You can purchase your cast iron radiators from The Victorian Emporium painted or primed. If you purchase your radiator primed in order to save money or because you are undecided about the paint colour you require at the time of ordering your radiators, you can paint the radiator yourself by following our simple steps.
This guide can also be followed if you have an old cast iron radiator in your house that has flaking or old paint that you would like to restore. Once you’ve finished, it should look as good as a new cast iron radiator professionally painted from one of our factories, as long as you use the spray painting method. Painting with a brush will never give a perfect finish.
How to prepare your cast iron radiator for painting
The first step is to take the radiator off the wall.

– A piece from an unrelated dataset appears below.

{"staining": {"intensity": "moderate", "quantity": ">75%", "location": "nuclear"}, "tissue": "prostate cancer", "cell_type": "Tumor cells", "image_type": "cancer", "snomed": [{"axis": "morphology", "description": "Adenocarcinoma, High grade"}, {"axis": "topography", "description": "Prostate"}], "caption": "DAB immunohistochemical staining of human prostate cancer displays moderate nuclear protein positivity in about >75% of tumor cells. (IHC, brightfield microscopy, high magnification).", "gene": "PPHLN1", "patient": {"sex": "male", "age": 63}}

This is done as follows: switch off the central heating system and turn off the valves on the radiator. Then undo the bleed valve at the top of the radiator to allow water to escape from the top of the radiator. Have a decorators paint tray or shallow bowl and towel or cloth handy to catch any water and drips that escape. Then undo the valves from the radiator using an adjustable spanner and drain the radiator of its water into a paint tray put underneath the radiator. There could be quite a lot of water so you’ll need to keep emptying the paint tray (or shallow bowl) Removing the water from the radiator is essential and will also make it less heavy if you are carrying it outside or to another room to prepare and paint it.
Loosen the brackets that secure the radiator to the wall and then remove the radiator from the wall. Drain any residual water into your bowl or paint tray. Cast iron radiators are very heavy so you will probably require some help to lift the radiator away from the wall and carry it to the location where you will be working on the radiator. Carry it upright to make sure you do not damage the seals when moving it, which could cause issues with leaks later.
If your radiator is old with extensive flaky paint or rust, you might need to get it sandblasted to remove this. If there is only a little rust and flaky paint, you can sand it by hand with very fine sandpaper. Sandblasting is the best solution however as it’s difficult to get into the nooks and crannies with sandpaper - some of these areas are just not accessible by hand. Once the radiator is free of flaky paint and rust, wash and degrease your radiator.
If your radiator is very old, it might be worth getting the inside of it jetwashed to remove all internal debris. This will help ensure that your radiator works as efficiently as possible once it’s reinstalled.
If the radiator is in good condition with no flaky paint or rust you can simply wash your radiator and degrease it with sugar soap. This will ensure that the paint sticks to the surface of the radiator. Allow it to air dry completely for a few hours or overnight.
Before you start to paint, mask off areas that you want to leave unpainted such as threads where the valves screw on etc, with masking tape.
How to paint your cast iron radiator
If you can, its best to spray paint your radiator as this gives a more professional finish. Radiators can also be painted with a brush however this is likely to leave brush marks.
When choosing your paint, make sure it is suitable for painting radiators and will withstand high temperatures. Farrow and Ball make paints suitable for radiators including eggshell and gloss. If you’re on a tight budget, specialist paint shops will be able to mix paints for you that are suitable for radiators to any colour you take with you as a colour swatch. Metallic colours can be purchased from our website. Always use a metal primer and undercoat on any areas where the radiator has been sanded back to bare metal to ensure that the radiator will not rust under the paint.
It’s better to do several thin coats of paint rather than fewer thick coats so make sure your paint is not too thick.
Put your radiator on a suitable surface where you can access all areas of it and spray paint up and down in an even coat, making sure that the paint reaches the inside of the columns. Repeat for the back of the radiator and also spray from underneath and on top to ensure no surface remains unpainted. Allow to dry for at least 4 hours either outside or in a well ventilated room. The radiator will probably require 2-3 coats of paint.
When its completely dry, remove the masking tape and re-install your cast iron radiator.